::: MATERIAL SHOWN :::

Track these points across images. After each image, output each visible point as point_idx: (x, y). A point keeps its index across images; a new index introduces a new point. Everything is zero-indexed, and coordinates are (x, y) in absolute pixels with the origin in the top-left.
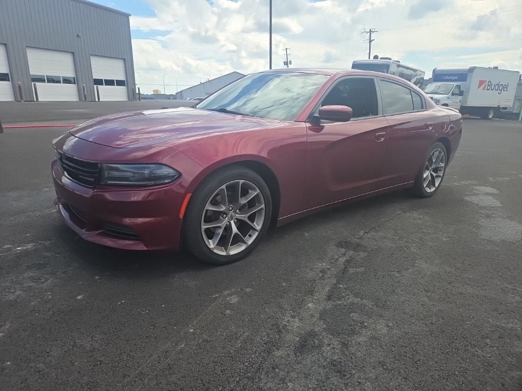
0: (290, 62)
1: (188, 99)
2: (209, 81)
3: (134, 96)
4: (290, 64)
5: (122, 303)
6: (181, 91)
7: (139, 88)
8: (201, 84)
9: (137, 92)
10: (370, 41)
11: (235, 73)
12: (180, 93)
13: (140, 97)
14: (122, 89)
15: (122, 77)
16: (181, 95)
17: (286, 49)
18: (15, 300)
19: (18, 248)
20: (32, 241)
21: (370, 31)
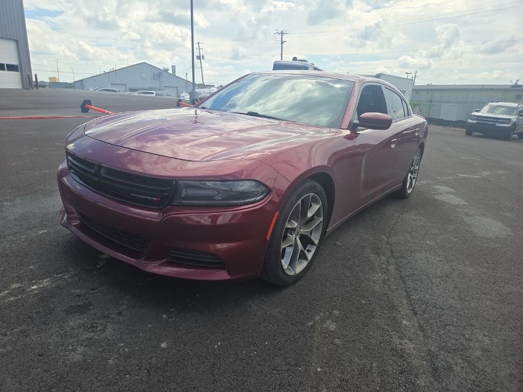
0: (203, 56)
1: (91, 89)
2: (113, 71)
3: (30, 83)
4: (203, 58)
5: (219, 346)
6: (82, 80)
7: (36, 75)
8: (105, 73)
9: (34, 79)
10: (282, 43)
11: (145, 64)
12: (81, 82)
13: (38, 85)
14: (15, 75)
15: (14, 61)
16: (82, 84)
17: (199, 43)
18: (85, 361)
19: (33, 288)
20: (43, 276)
21: (282, 33)
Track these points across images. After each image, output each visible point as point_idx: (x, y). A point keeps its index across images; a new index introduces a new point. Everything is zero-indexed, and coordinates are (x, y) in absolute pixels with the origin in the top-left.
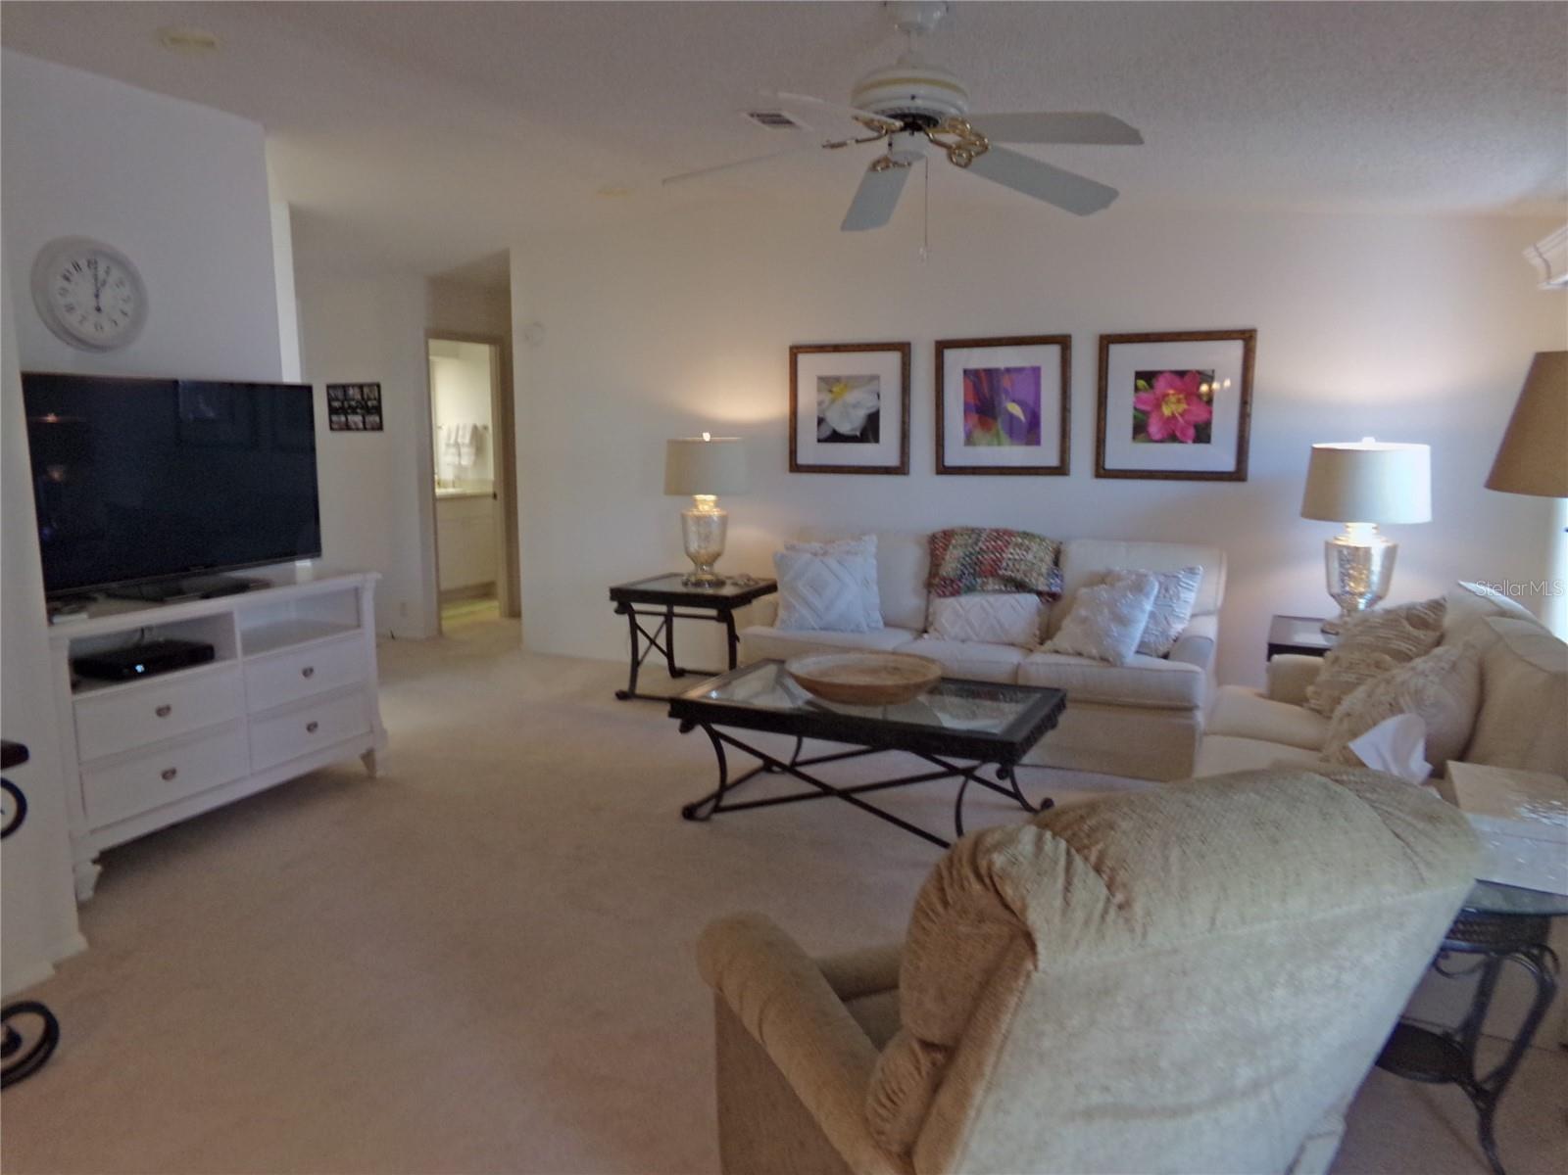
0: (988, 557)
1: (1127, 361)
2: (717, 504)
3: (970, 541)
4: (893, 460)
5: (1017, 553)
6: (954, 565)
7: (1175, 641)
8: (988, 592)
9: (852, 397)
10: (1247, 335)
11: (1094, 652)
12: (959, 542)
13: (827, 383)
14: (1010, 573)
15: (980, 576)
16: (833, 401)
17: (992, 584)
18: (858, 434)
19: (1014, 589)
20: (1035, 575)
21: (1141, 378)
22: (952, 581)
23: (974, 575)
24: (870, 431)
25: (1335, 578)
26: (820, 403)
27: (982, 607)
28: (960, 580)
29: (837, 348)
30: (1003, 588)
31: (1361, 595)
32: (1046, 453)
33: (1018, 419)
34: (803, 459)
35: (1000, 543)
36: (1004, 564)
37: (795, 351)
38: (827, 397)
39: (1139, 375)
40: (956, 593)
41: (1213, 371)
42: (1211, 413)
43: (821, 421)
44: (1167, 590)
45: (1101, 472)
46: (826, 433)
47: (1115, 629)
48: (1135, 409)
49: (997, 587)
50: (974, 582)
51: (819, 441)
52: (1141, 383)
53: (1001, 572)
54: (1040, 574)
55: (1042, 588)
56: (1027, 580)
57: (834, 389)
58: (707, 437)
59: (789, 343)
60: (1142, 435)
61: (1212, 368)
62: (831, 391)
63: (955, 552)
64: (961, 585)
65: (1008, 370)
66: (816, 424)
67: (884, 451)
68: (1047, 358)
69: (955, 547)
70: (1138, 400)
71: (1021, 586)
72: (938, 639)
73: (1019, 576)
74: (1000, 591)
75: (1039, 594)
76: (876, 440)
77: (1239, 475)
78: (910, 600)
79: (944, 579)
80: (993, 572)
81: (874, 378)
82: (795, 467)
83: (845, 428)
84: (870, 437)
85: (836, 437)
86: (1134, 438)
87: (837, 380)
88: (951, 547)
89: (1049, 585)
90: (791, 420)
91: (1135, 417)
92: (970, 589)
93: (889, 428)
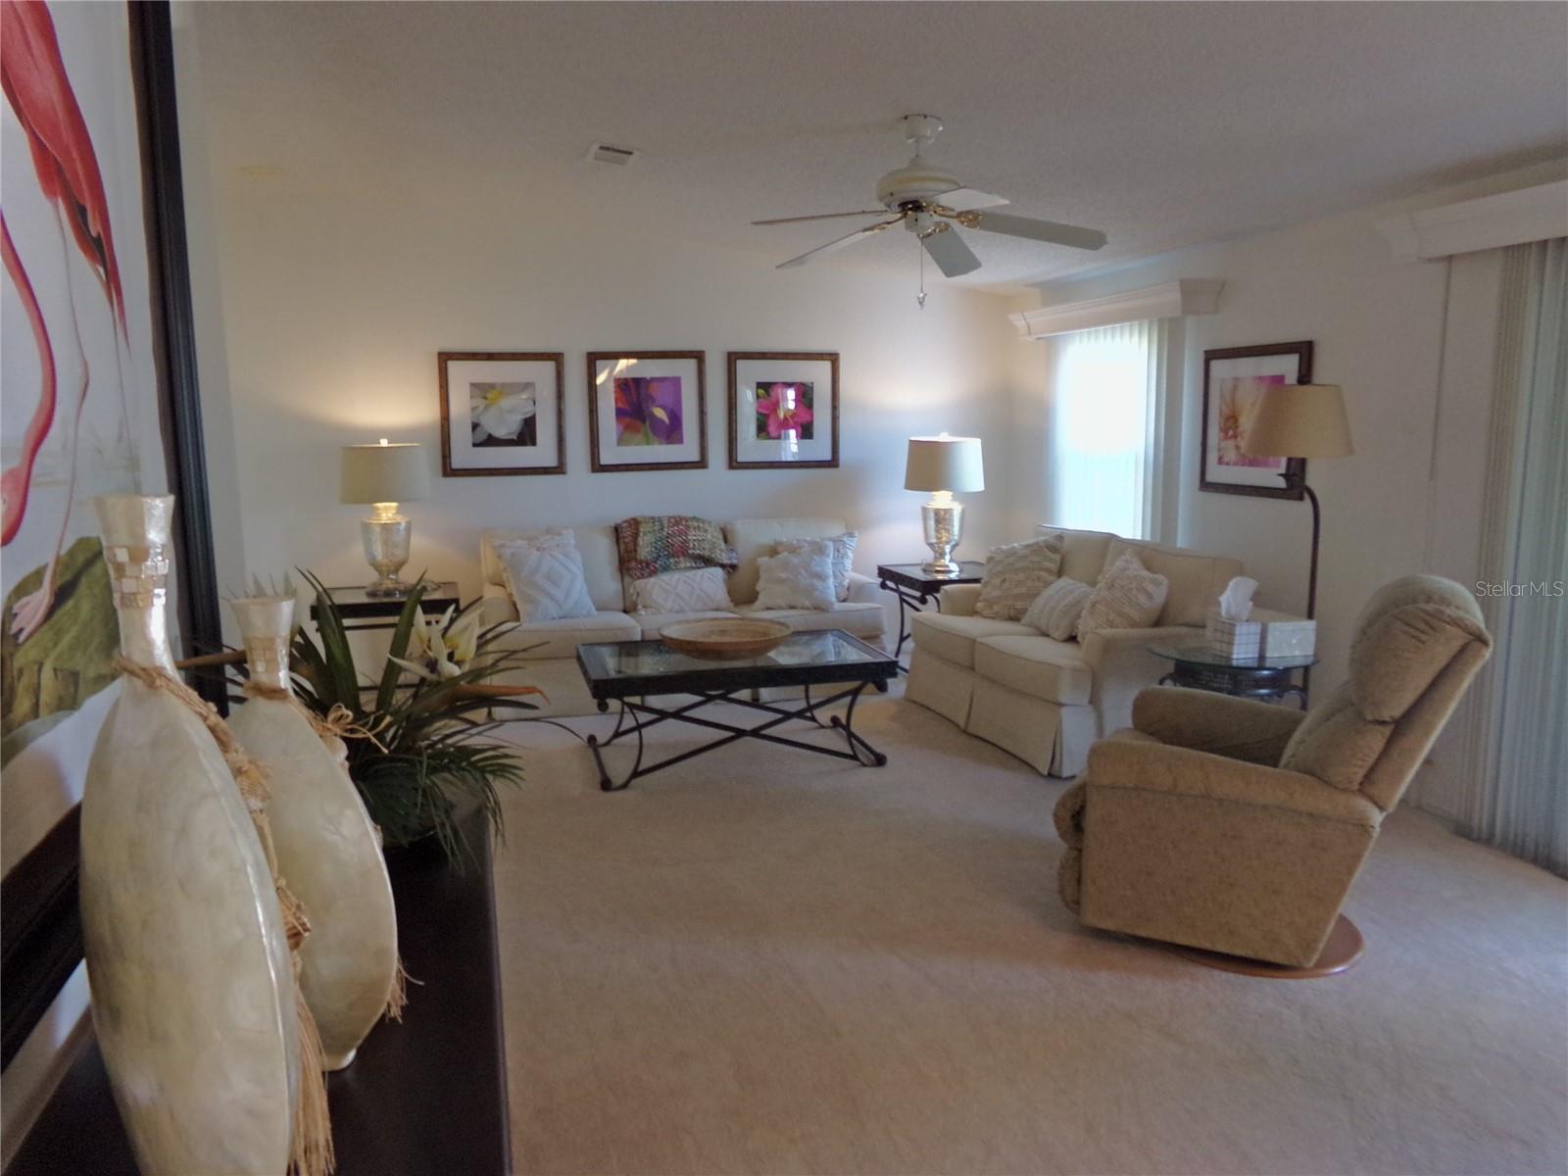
0: (677, 540)
1: (750, 373)
2: (399, 511)
3: (656, 528)
4: (551, 461)
5: (700, 535)
6: (648, 550)
7: (848, 589)
8: (681, 569)
9: (506, 403)
10: (833, 358)
11: (807, 603)
12: (647, 529)
13: (481, 390)
14: (698, 552)
15: (673, 556)
16: (487, 407)
17: (684, 563)
18: (515, 438)
19: (703, 565)
20: (718, 551)
21: (761, 388)
22: (648, 564)
23: (669, 556)
24: (526, 435)
25: (932, 533)
26: (474, 409)
27: (685, 582)
28: (655, 562)
29: (490, 356)
30: (694, 564)
31: (948, 543)
32: (688, 450)
33: (662, 421)
34: (457, 463)
35: (681, 527)
36: (692, 546)
37: (445, 358)
38: (481, 403)
39: (760, 385)
40: (653, 573)
41: (812, 383)
42: (812, 415)
43: (475, 426)
44: (838, 551)
45: (733, 463)
46: (482, 437)
47: (818, 583)
48: (758, 413)
49: (689, 565)
50: (668, 563)
51: (475, 445)
52: (761, 392)
53: (690, 552)
54: (722, 551)
55: (726, 561)
56: (713, 556)
57: (489, 396)
58: (384, 443)
59: (437, 350)
60: (764, 434)
61: (811, 381)
62: (485, 398)
63: (645, 538)
64: (657, 566)
65: (653, 380)
66: (470, 429)
67: (542, 453)
68: (686, 370)
69: (645, 534)
70: (760, 406)
71: (707, 562)
72: (654, 614)
73: (706, 553)
74: (692, 568)
75: (723, 566)
76: (534, 443)
77: (833, 463)
78: (611, 585)
79: (641, 562)
80: (683, 551)
81: (528, 386)
82: (449, 471)
83: (501, 432)
84: (528, 440)
85: (491, 441)
86: (758, 436)
87: (492, 386)
88: (641, 534)
89: (730, 559)
90: (442, 426)
91: (758, 419)
92: (666, 569)
93: (545, 431)
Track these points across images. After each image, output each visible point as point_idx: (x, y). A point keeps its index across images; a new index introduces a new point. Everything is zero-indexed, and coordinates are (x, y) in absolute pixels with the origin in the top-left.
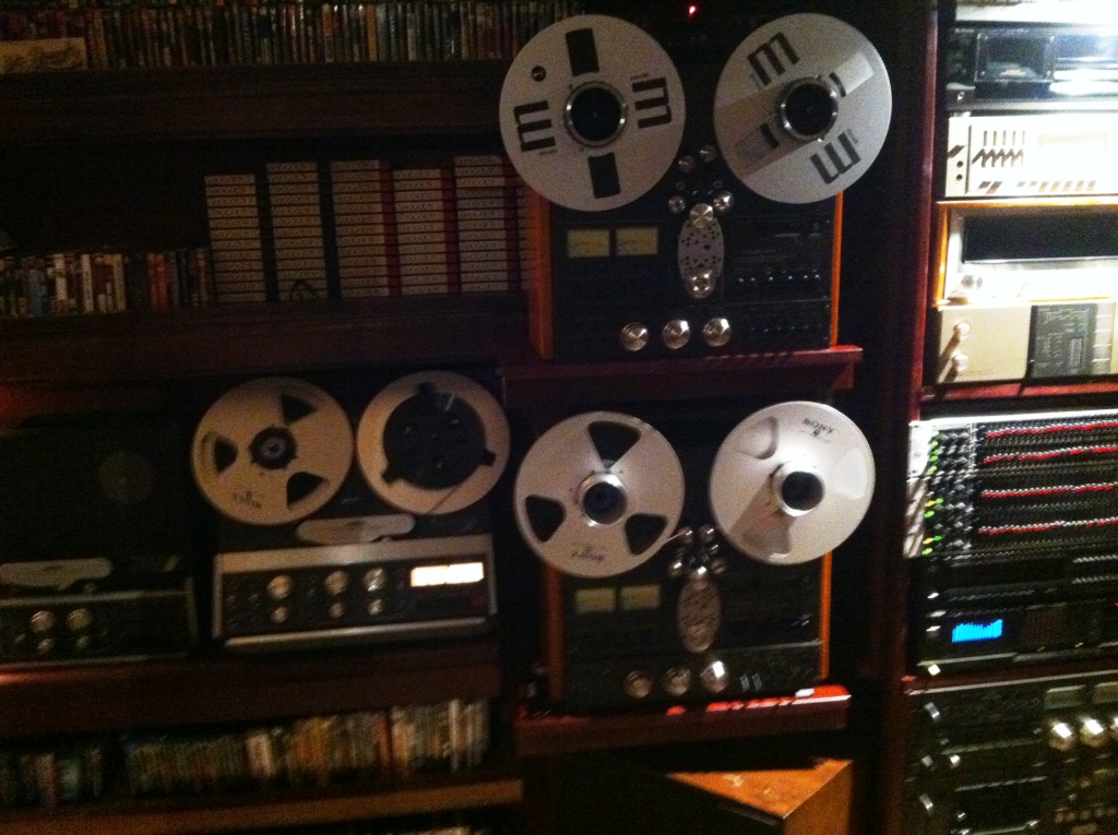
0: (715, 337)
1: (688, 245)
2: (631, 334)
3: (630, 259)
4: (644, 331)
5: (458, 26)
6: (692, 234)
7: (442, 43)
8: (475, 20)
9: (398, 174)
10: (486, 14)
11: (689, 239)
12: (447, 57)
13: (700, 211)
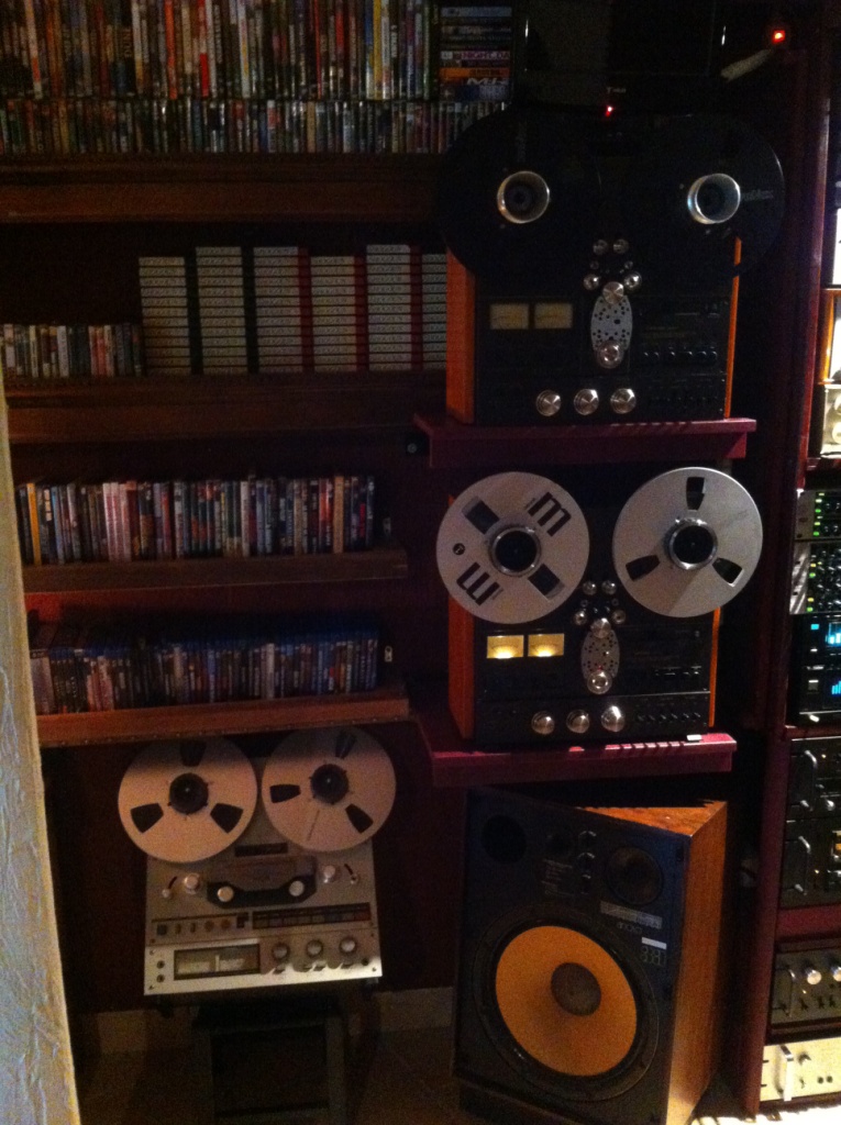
0: (621, 406)
1: (600, 319)
2: (546, 401)
3: (546, 332)
4: (558, 398)
5: (389, 123)
6: (604, 310)
7: (373, 137)
8: (405, 118)
9: (315, 260)
10: (415, 113)
11: (601, 314)
12: (378, 152)
13: (612, 289)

:::

__WHAT YOU NEED TO DO__.
Can you give the full listing again with every "top-left" changed to "upper-left" and everything else kept the same, leaving out the pictures?

__ANSWER SPACE__.
Track these points across images. After each image, output each visible point as point_idx: (x, y). A point keeps its index across images; a new index introduces a new point. Everything is zero-indexed, and coordinates are (x, y) in absolute pixels with the origin in the upper-left.
0: (290, 62)
1: (188, 99)
2: (209, 81)
3: (134, 96)
4: (290, 64)
5: (122, 303)
6: (181, 91)
7: (139, 88)
8: (201, 84)
9: (137, 92)
10: (370, 41)
11: (235, 73)
12: (180, 93)
13: (140, 97)
14: (122, 89)
15: (122, 77)
16: (181, 95)
17: (286, 49)
18: (15, 300)
19: (18, 248)
20: (32, 241)
21: (370, 31)
0: (203, 56)
1: (91, 89)
2: (113, 71)
3: (30, 83)
4: (203, 58)
5: (219, 346)
6: (82, 80)
7: (36, 75)
8: (105, 73)
9: (34, 79)
10: (282, 43)
11: (145, 64)
12: (81, 82)
13: (38, 85)
14: (15, 75)
15: (14, 61)
16: (82, 84)
17: (199, 43)
18: (85, 361)
19: (33, 288)
20: (43, 276)
21: (282, 33)
Track these points across images. After each image, output each visible point as point_idx: (x, y). A point keeps its index across images; a new index introduces a new point. Everything is zero-indexed, and coordinates are (x, y) in absolute pixels with the origin in the upper-left.
0: (988, 557)
1: (1127, 361)
2: (717, 504)
3: (970, 541)
4: (893, 460)
5: (1017, 553)
6: (954, 565)
7: (1175, 641)
8: (988, 592)
9: (852, 397)
10: (1247, 335)
11: (1094, 652)
12: (959, 542)
13: (827, 383)
14: (1010, 573)
15: (980, 576)
16: (833, 401)
17: (992, 584)
18: (858, 434)
19: (1014, 589)
20: (1035, 575)
21: (1141, 378)
22: (952, 581)
23: (974, 575)
24: (870, 431)
25: (1335, 578)
26: (820, 403)
27: (982, 607)
28: (960, 580)
29: (837, 348)
30: (1003, 588)
31: (1361, 595)
32: (1046, 453)
33: (1018, 419)
34: (803, 459)
35: (1000, 543)
36: (1004, 564)
37: (795, 351)
38: (827, 397)
39: (1139, 375)
40: (956, 593)
41: (1213, 371)
42: (1211, 413)
43: (821, 421)
44: (1167, 590)
45: (1101, 472)
46: (826, 433)
47: (1115, 629)
48: (1135, 409)
49: (997, 587)
50: (974, 582)
51: (819, 441)
52: (1141, 383)
53: (1001, 572)
54: (1040, 574)
55: (1042, 588)
56: (1027, 580)
57: (834, 389)
58: (707, 437)
59: (789, 343)
60: (1142, 435)
61: (1212, 368)
62: (831, 391)
63: (955, 552)
64: (961, 585)
65: (1008, 370)
66: (816, 424)
67: (884, 451)
68: (1047, 358)
69: (955, 547)
70: (1138, 400)
71: (1021, 586)
72: (938, 639)
73: (1019, 576)
74: (1000, 591)
75: (1039, 594)
76: (876, 440)
77: (1239, 475)
78: (910, 600)
79: (944, 579)
80: (993, 572)
81: (874, 378)
82: (795, 467)
83: (845, 428)
84: (870, 437)
85: (836, 437)
86: (1134, 438)
87: (837, 380)
88: (951, 547)
89: (1049, 585)
90: (791, 420)
91: (1135, 417)
92: (970, 589)
93: (889, 428)
0: (677, 540)
1: (750, 373)
2: (399, 511)
3: (656, 528)
4: (551, 461)
5: (700, 535)
6: (648, 550)
7: (848, 589)
8: (681, 569)
9: (506, 403)
10: (833, 358)
11: (807, 603)
12: (647, 529)
13: (481, 390)
14: (698, 552)
15: (673, 556)
16: (487, 407)
17: (684, 563)
18: (515, 438)
19: (703, 565)
20: (718, 551)
21: (761, 388)
22: (648, 564)
23: (669, 556)
24: (526, 435)
25: (932, 533)
26: (474, 409)
27: (685, 582)
28: (655, 562)
29: (490, 356)
30: (694, 564)
31: (948, 543)
32: (688, 450)
33: (662, 421)
34: (457, 463)
35: (681, 527)
36: (692, 546)
37: (445, 358)
38: (481, 403)
39: (760, 385)
40: (653, 573)
41: (812, 383)
42: (812, 415)
43: (475, 426)
44: (838, 551)
45: (733, 463)
46: (482, 437)
47: (818, 583)
48: (758, 413)
49: (689, 565)
50: (668, 563)
51: (475, 445)
52: (761, 392)
53: (690, 552)
54: (722, 551)
55: (726, 561)
56: (713, 556)
57: (489, 396)
58: (384, 443)
59: (437, 350)
60: (764, 434)
61: (811, 381)
62: (485, 398)
63: (645, 538)
64: (657, 566)
65: (653, 380)
66: (470, 429)
67: (542, 453)
68: (686, 370)
69: (645, 534)
70: (760, 406)
71: (707, 562)
72: (654, 614)
73: (706, 553)
74: (692, 568)
75: (723, 566)
76: (534, 443)
77: (833, 463)
78: (611, 585)
79: (641, 562)
80: (683, 551)
81: (528, 386)
82: (449, 471)
83: (501, 432)
84: (528, 440)
85: (491, 441)
86: (758, 436)
87: (492, 386)
88: (641, 534)
89: (730, 559)
90: (442, 426)
91: (758, 419)
92: (666, 569)
93: (545, 431)
Track these points across images. After each image, output each visible point as point_idx: (x, y). A point keeps its index across images; a new index introduces a new point. Everything is zero-indexed, and coordinates are (x, y) in absolute pixels with the origin in the upper-left.
0: (715, 337)
1: (688, 245)
2: (631, 334)
3: (630, 259)
4: (644, 331)
5: (458, 26)
6: (692, 234)
7: (442, 43)
8: (475, 20)
9: (398, 174)
10: (486, 14)
11: (689, 239)
12: (447, 57)
13: (700, 211)
0: (621, 406)
1: (600, 319)
2: (546, 401)
3: (546, 332)
4: (558, 398)
5: (389, 123)
6: (604, 310)
7: (373, 137)
8: (405, 118)
9: (315, 260)
10: (415, 113)
11: (601, 314)
12: (378, 152)
13: (612, 289)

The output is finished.